Stored items
=== Begin Enclosure ===

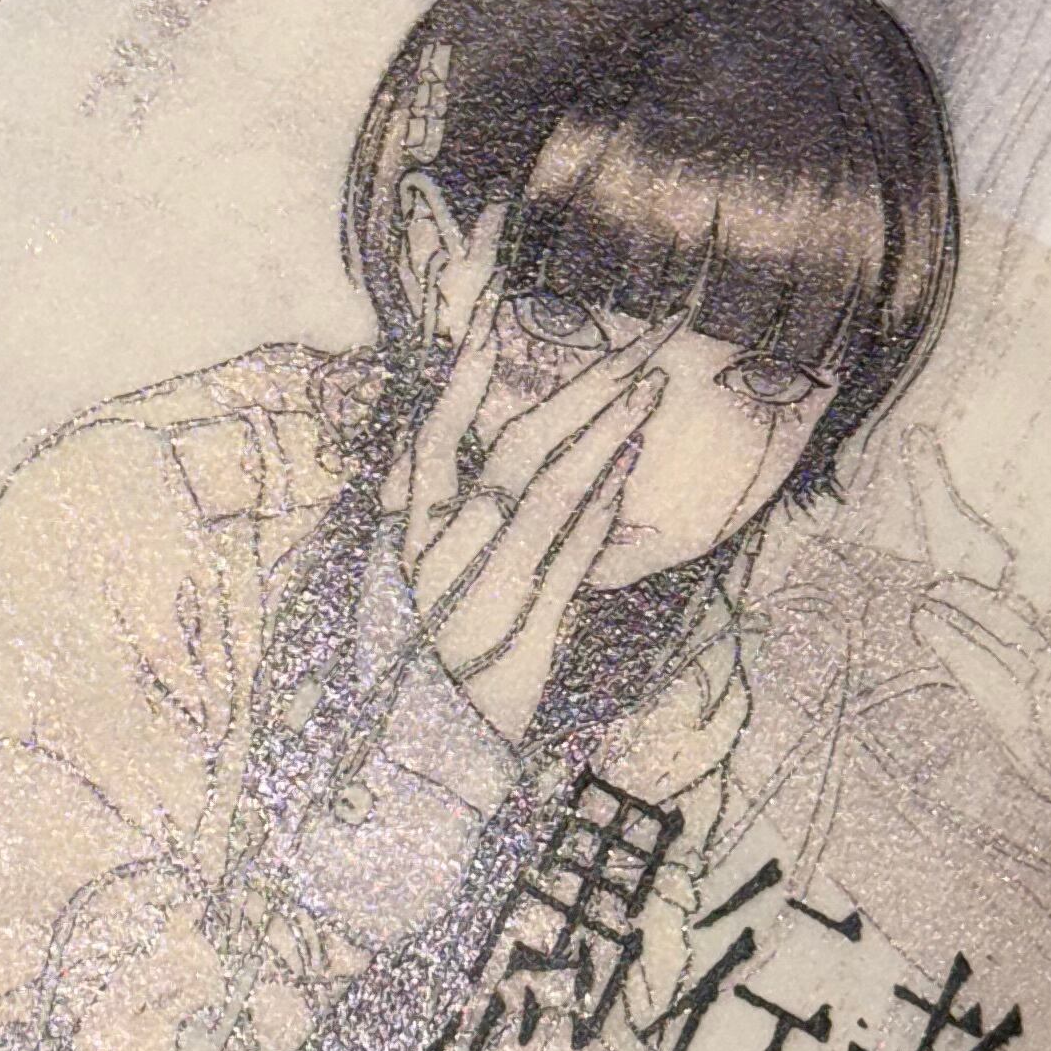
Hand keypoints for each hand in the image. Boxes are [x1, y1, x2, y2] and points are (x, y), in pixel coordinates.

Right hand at [393, 234, 658, 747]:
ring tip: (652, 383)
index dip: (466, 348)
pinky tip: (629, 460)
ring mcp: (473, 589)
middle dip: (579, 382)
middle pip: (510, 444)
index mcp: (403, 526)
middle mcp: (432, 547)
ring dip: (603, 431)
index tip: (498, 281)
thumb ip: (409, 509)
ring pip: (544, 488)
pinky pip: (563, 555)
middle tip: (642, 335)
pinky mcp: (515, 634)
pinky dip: (595, 505)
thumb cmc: (413, 665)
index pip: (435, 418)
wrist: (409, 770)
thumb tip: (414, 442)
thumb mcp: (398, 577)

=== End Enclosure ===

--- About this task ---
All lines of the entries containing the string "index" must be shown in full.

--- Exercise response ---
index dip: (466, 348)
index mcp: (403, 526)
index tip: (498, 281)
index pip: (435, 418)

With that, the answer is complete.